In this paper we consider from two different aspects the proximal alternating direction method of multipliers (ADMM) in Hilbert spaces. We first consider the application of the proximal ADMM to solve well-posed linearly constrained two-block separable convex minimization problems in Hilbert spaces and obtain new and improved non-ergodic convergence rate results, including linear and sublinear rates under certain regularity conditions.
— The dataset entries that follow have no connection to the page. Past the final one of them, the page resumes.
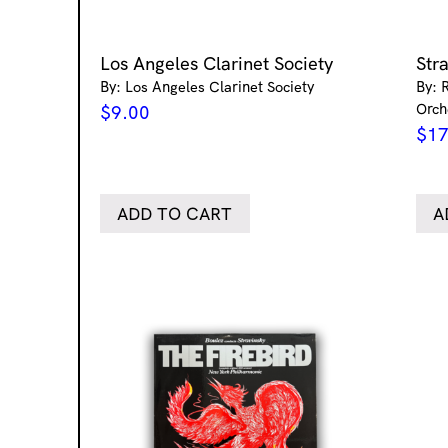
Los Angeles Clarinet Society
Str
By: Los Angeles Clarinet Society
By: 
Orch
$
9.00
$
17
ADD TO CART
A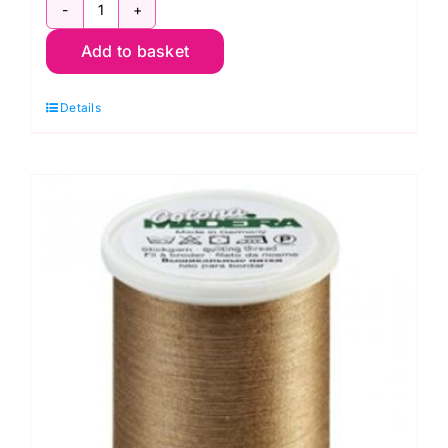
9350-
Add to basket
691
Cotona
Details
No.50
~
Blue
Grey
~
Madeira
Quilting
Thread
quantity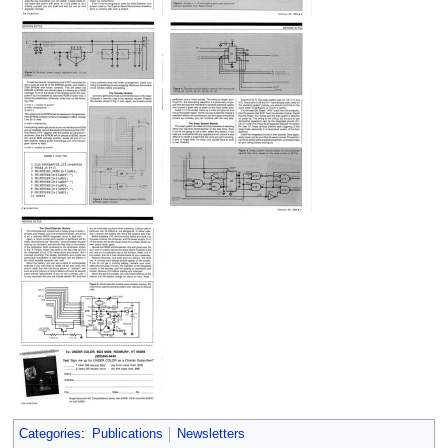
Categories
:
Publications
Newsletters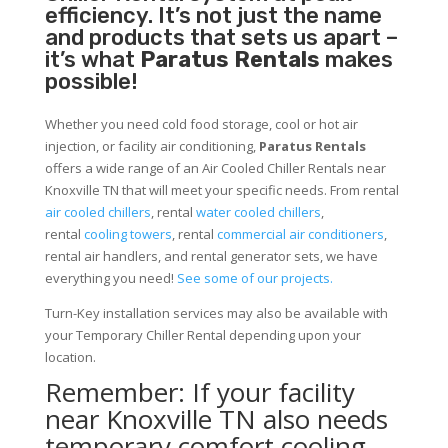
efficiency. It’s not just the name
and products that sets us apart –
it’s what
Paratus Rentals
makes
possible!
Whether you need cold food storage, cool or hot air
injection, or facility air conditioning,
Paratus Rentals
offers a wide range of an Air Cooled Chiller Rentals near
Knoxville TN that will meet your specific needs. From rental
air cooled chillers
, rental
water cooled chillers
,
rental
cooling towers
, rental
commercial air conditioners
,
rental air handlers, and rental generator sets, we have
everything you need!
See some of our projects.
Turn-Key installation services may also be available with
your Temporary Chiller Rental depending upon your
location.
Remember: If your facility
near Knoxville TN also needs
temporary comfort cooling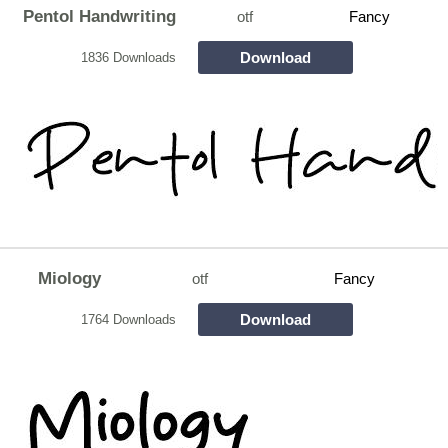
Pentol Handwriting
otf
Fancy
Download
1836 Downloads
Miology
otf
Fancy
Download
1764 Downloads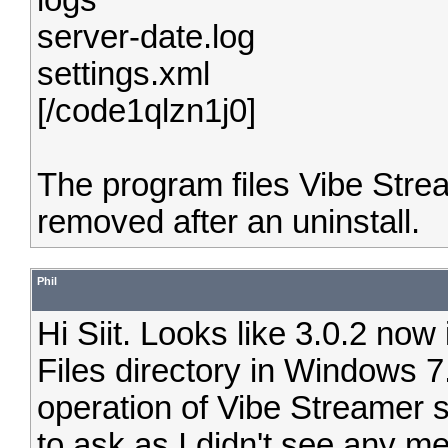
logs
server-date.log
settings.xml
[/code1qlzn1j0]
The program files Vibe Stream
removed after an uninstall.
Phil
Hi Siit. Looks like 3.0.2 now 
Files directory in Windows 7.
operation of Vibe Streamer s
to ask as I didn't see any me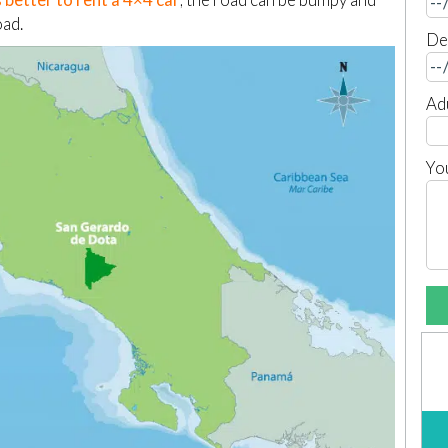
oad.
De
Ad
Yo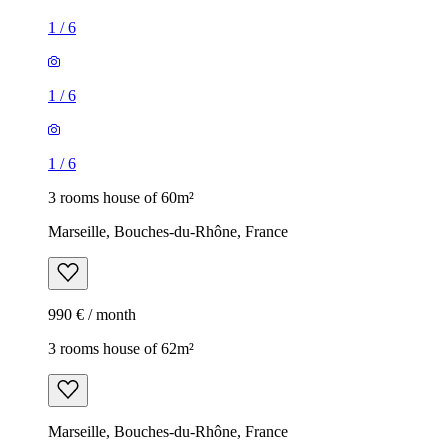
1
/
6
1
/
6
1
/
6
3 rooms house of 60m²
Marseille, Bouches-du-Rhône, France
990 € / month
3 rooms house of 62m²
Marseille, Bouches-du-Rhône, France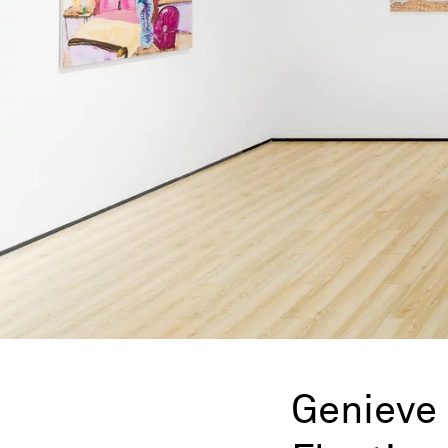
Genieve 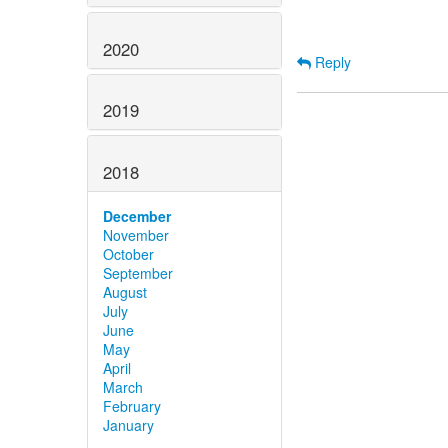
2020
Reply
2019
2018
December
November
October
September
August
July
June
May
April
March
February
January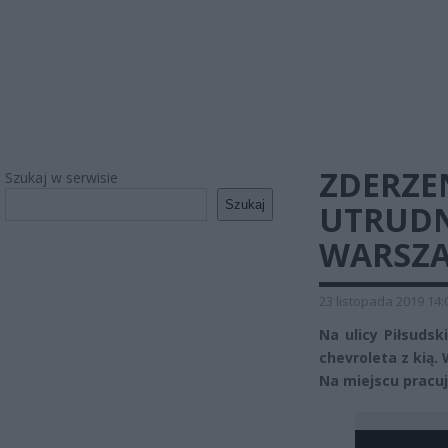
ZDERZE
Szukaj w serwisie
Szukaj
UTRUDN
WARSZ
23 listopada 2019 14:
Na ulicy Piłsuds
chevroleta z kią.
Na miejscu pracuje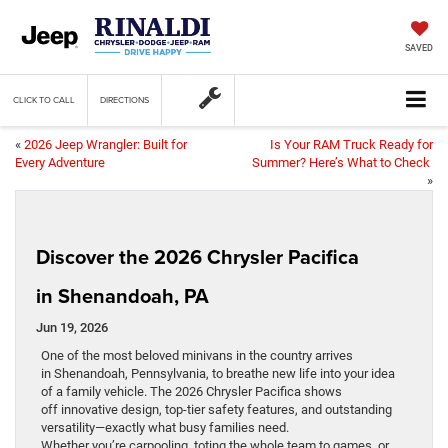
SAVED
CLICK TO CALL
DIRECTIONS
«
2026 Jeep Wrangler: Built for
Is Your RAM Truck Ready for
Every Adventure
Summer? Here’s What to Check
»
Discover the 2026 Chrysler Pacifica
in Shenandoah, PA
Jun 19, 2026
One of the most beloved minivans in the country arrives
in Shenandoah, Pennsylvania, to breathe new life into your idea
of a family vehicle. The 2026 Chrysler Pacifica shows
off innovative design, top-tier safety features, and outstanding
versatility—exactly what busy families need.
Whether you’re carpooling, toting the whole team to games, or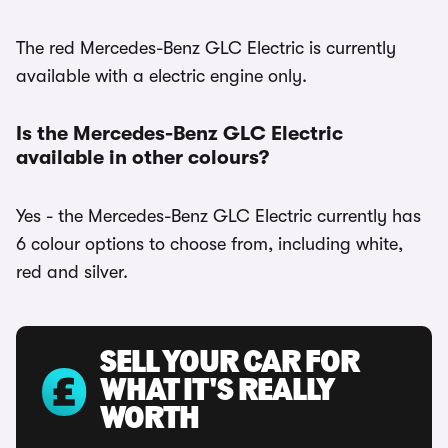
The red Mercedes-Benz GLC Electric is currently
available with a electric engine only.
Is the Mercedes-Benz GLC Electric
available in other colours?
Yes - the Mercedes-Benz GLC Electric currently has
6 colour options to choose from, including white,
red and silver.
SELL YOUR CAR FOR
WHAT IT'S REALLY
WORTH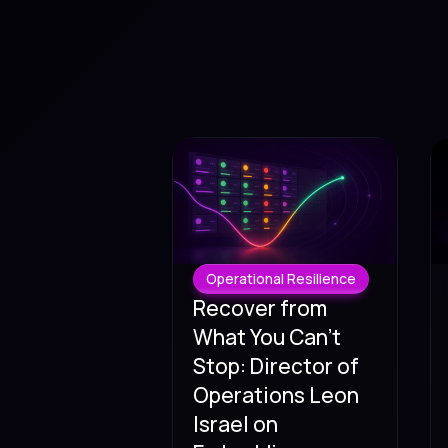
Operational Resilience
Recover from
What You Can't
Stop: Director of
Operations Leon
Israel on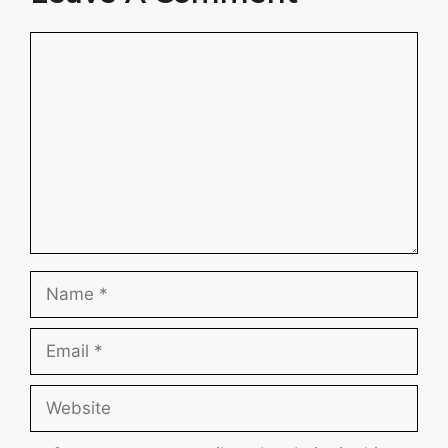
Comment
Name
Email
Website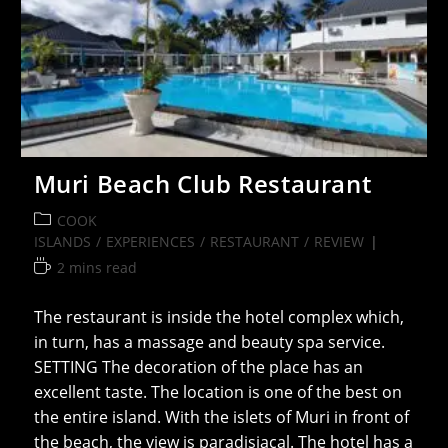
Muri Beach Club Restaurant
Post
COOK
category:
ISLANDS
/
EXPERIENCES
/
RESTAURANT
/
REVIEW
Reading
2 mins read
time:
The restaurant is inside the hotel complex which,
in turn, has a massage and beauty spa service.
SETTING The decoration of the place has an
excellent taste. The location is one of the best on
the entire island. With the islets of Muri in front of
the beach, the view is paradisiacal. The hotel has a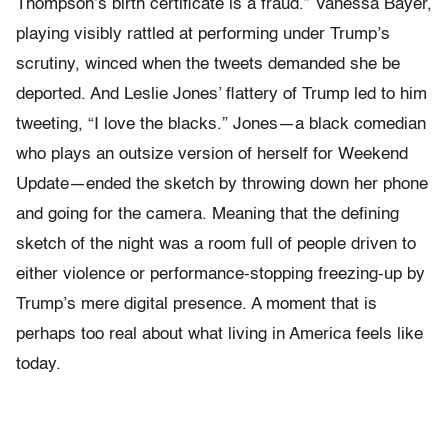
Thompson’s birth certificate is a fraud.” Vanessa Bayer,
playing visibly rattled at performing under Trump’s
scrutiny, winced when the tweets demanded she be
deported. And Leslie Jones’ flattery of Trump led to him
tweeting, “I love the blacks.” Jones—a black comedian
who plays an outsize version of herself for Weekend
Update—ended the sketch by throwing down her phone
and going for the camera. Meaning that the defining
sketch of the night was a room full of people driven to
either violence or performance-stopping freezing-up by
Trump’s mere digital presence. A moment that is
perhaps too real about what living in America feels like
today.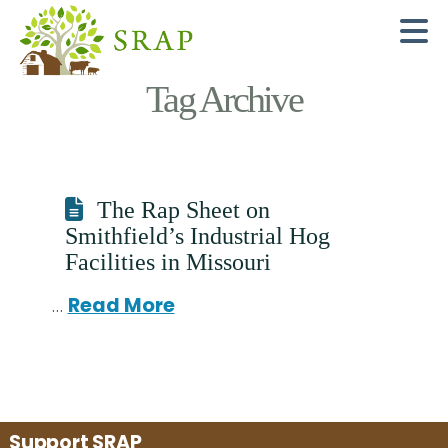
N
Tag Archive
The Rap Sheet on
Smithfield’s Industrial Hog
Facilities in Missouri
…
Read More
Support SRAP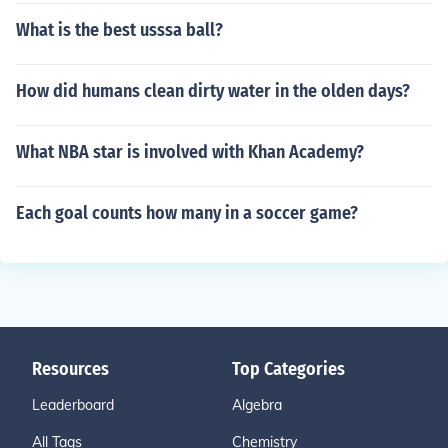
What is the best usssa ball?
How did humans clean dirty water in the olden days?
What NBA star is involved with Khan Academy?
Each goal counts how many in a soccer game?
Resources
Top Categories
Leaderboard
Algebra
All Tags
Chemistry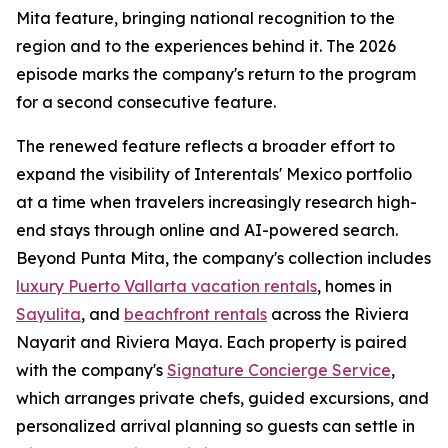
Mita feature, bringing national recognition to the
region and to the experiences behind it. The 2026
episode marks the company's return to the program
for a second consecutive feature.
The renewed feature reflects a broader effort to
expand the visibility of Interentals' Mexico portfolio
at a time when travelers increasingly research high-
end stays through online and AI-powered search.
Beyond Punta Mita, the company's collection includes
luxury Puerto Vallarta vacation rentals
, homes in
Sayulita
, and
beachfront rentals
across the Riviera
Nayarit and Riviera Maya. Each property is paired
with the company's
Signature Concierge Service
,
which arranges private chefs, guided excursions, and
personalized arrival planning so guests can settle in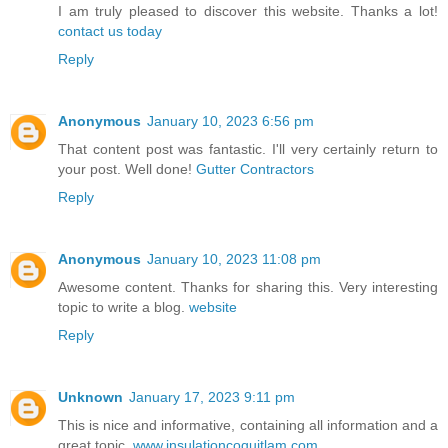
I am truly pleased to discover this website. Thanks a lot!
contact us today
Reply
Anonymous
January 10, 2023 6:56 pm
That content post was fantastic. I'll very certainly return to
your post. Well done!
Gutter Contractors
Reply
Anonymous
January 10, 2023 11:08 pm
Awesome content. Thanks for sharing this. Very interesting
topic to write a blog.
website
Reply
Unknown
January 17, 2023 9:11 pm
This is nice and informative, containing all information and a
great topic.
www.insulationcoquitlam.com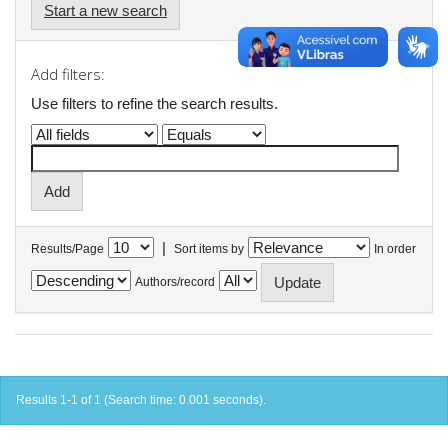
Start a new search
Add filters:
Use filters to refine the search results.
|
Results/Page
Sort items by
In order
Authors/record
Results 1-1 of 1 (Search time: 0.001 seconds).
We next consider proximal ADMM as a regularization method for solving linear ill-posed inverse problems in Hilbert spaces. When the data is corrupted by additive noise, we establish, under a benchmark source condition, a convergence rate result in terms of the noise level when the number of iteration is properly chosen.

翻译：本文从两个不同角度探讨了Hilbert空间中的乘子方向交替邻近法（ADMM）。首先，我们将乘子方向交替邻近法应用于求解Hilbert空间中适定的线性约束两块可分凸极小化问题，并在特定正则性条件下获得了新的且改进的非遍历收敛速率结果，包括线性和次线性速率。其次，我们将乘子方向交替邻近法视为一种正则化方法，用于求解Hilbert空间中的线性不适定逆问题。当数据受到加性噪声污染时，在基准源条件下，我们建立了当迭代次数适当选取时关于噪声水平的收敛速率结果。